*Extrait du texte*
==============================

Eva-Maria Houben - Voice with piano

C'est il y a environ quatre ans que j'avais découvert la superbe voix d'Irene Kurka sur un disque consacré simultanément à des oeuvres de John Cage et de Hildegard von Bingen. Au-delà de la surprise de voir ces deux compositeurs que tout semble opposer réunis sur un disque, c'est surtout la voix de Kurka qui m'avait franchement envouté. Et bien sûr, c'est avec autant de plaisir que j'ai reçu cette nouvelle collaboration avec une musicienne tout aussi admirable de mon point de vue : la pianiste et organiste Eva-Maria Houben, grande habituée du label wandelweiser.

J'ai passé de nombreuses heures ces derniers mois à écouter ou réécouter des disques qui ont fait la gloire de l'indus entre la fin des années 70 et le début des années 80, et parfois, entre les premières expériences extrêmes de SPK, un album de Whitehouse ou une expérimentation électronique dégeulasse et décalée de Throbbing Gristle, pour me reposer, passer à autre chose de radicalement différent, je mettais Voice with piano. Dans ce contexte, forcément, ces trois compositions d'Eva-Maria Houben jouées par elle-même au piano et Kurka à la voix apparaissaient extrêmement raffraichissantes et d'une pureté religieuse. Mais même en-dehors de ce contexte, en écoutant ce disque pour lui-même, je n'ai trouvé que de la beauté, de la simplicité et une forme de musique entre le lied et la chanson qui n'est pas sans radicalité.

==============================

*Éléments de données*
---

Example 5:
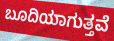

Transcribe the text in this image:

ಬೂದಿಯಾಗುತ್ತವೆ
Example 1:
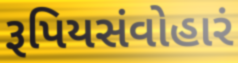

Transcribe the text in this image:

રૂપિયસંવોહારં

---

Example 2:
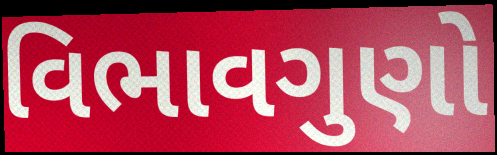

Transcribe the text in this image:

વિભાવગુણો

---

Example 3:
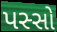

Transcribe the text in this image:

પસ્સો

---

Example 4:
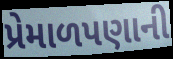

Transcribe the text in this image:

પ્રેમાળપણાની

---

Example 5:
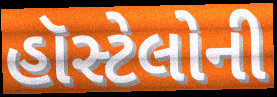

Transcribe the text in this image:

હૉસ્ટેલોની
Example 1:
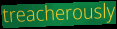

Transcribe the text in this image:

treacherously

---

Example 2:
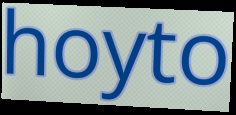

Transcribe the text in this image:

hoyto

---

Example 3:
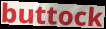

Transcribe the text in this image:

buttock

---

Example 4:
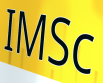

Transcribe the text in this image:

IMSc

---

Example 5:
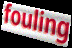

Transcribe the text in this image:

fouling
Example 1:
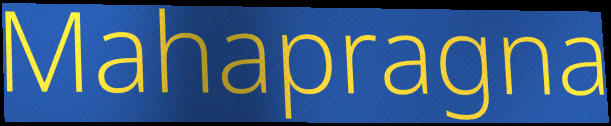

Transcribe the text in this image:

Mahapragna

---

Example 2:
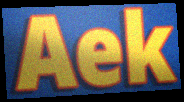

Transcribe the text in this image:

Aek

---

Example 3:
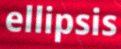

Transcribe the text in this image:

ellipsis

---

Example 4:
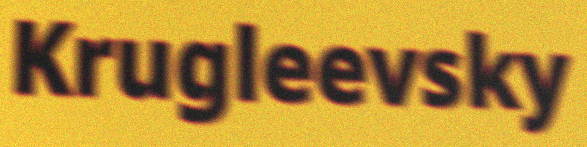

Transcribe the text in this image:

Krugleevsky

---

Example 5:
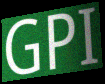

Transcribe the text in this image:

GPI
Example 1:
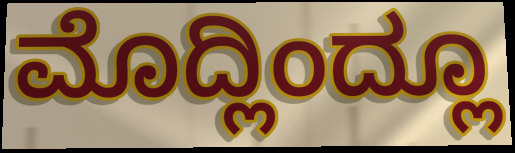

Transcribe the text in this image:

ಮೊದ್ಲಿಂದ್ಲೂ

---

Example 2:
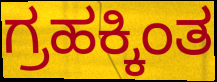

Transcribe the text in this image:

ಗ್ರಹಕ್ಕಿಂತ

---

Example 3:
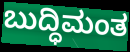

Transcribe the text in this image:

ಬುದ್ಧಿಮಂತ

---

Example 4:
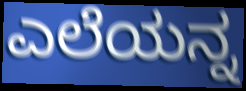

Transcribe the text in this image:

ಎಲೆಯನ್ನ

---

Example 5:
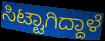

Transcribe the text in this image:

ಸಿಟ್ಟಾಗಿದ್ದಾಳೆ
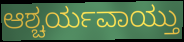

==============================

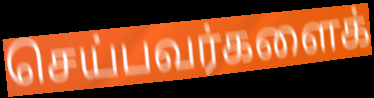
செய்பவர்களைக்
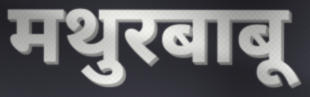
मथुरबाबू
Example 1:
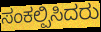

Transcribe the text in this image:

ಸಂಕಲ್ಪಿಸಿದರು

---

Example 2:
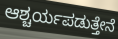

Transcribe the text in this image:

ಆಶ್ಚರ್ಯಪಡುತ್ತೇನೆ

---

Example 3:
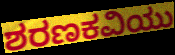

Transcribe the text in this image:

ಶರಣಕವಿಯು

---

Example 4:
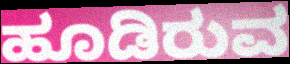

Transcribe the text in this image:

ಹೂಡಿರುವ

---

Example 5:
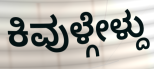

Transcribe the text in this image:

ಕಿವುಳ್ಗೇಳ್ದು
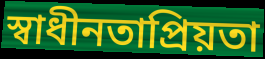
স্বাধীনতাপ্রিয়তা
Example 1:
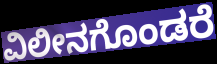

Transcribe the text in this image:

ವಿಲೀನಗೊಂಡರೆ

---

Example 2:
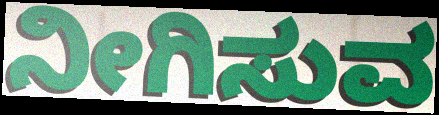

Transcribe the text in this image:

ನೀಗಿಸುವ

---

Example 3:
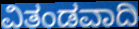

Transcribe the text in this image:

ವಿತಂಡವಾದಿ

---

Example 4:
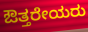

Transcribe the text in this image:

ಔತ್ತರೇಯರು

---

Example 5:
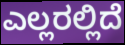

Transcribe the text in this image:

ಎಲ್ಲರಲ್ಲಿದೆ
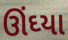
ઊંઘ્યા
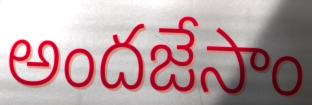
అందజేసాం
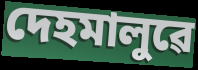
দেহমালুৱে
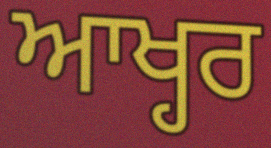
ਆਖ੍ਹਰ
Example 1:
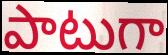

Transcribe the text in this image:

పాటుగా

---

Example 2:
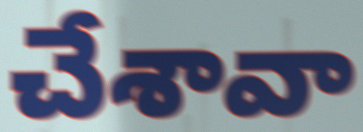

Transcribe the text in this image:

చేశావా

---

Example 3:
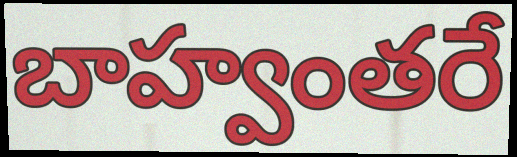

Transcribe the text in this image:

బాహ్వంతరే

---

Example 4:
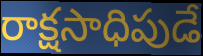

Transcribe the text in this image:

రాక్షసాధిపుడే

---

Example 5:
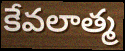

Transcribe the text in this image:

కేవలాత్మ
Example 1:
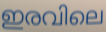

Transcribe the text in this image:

==============================

*Exercices à réaliser*
1. Selon le texte sur Voice with piano, combien de compositions d'Eva-Maria Houben le disque réunit-il ?
2. Recopiez le texte sur Voice with piano, de « Eva-Maria Houben - Voice » jusqu'à « du label wandelweiser. » inclus.

*Corrigé de l'exercice*
1. Trois compositions.

2.
Eva-Maria Houben - Voice with piano

C'est il y a environ quatre ans que j'avais découvert la superbe voix d'Irene Kurka sur un disque consacré simultanément à des oeuvres de John Cage et de Hildegard von Bingen. Au-delà de la surprise de voir ces deux compositeurs que tout semble opposer réunis sur un disque, c'est surtout la voix de Kurka qui m'avait franchement envouté. Et bien sûr, c'est avec autant de plaisir que j'ai reçu cette nouvelle collaboration avec une musicienne tout aussi admirable de mon point de vue : la pianiste et organiste Eva-Maria Houben, grande habituée du label wandelweiser.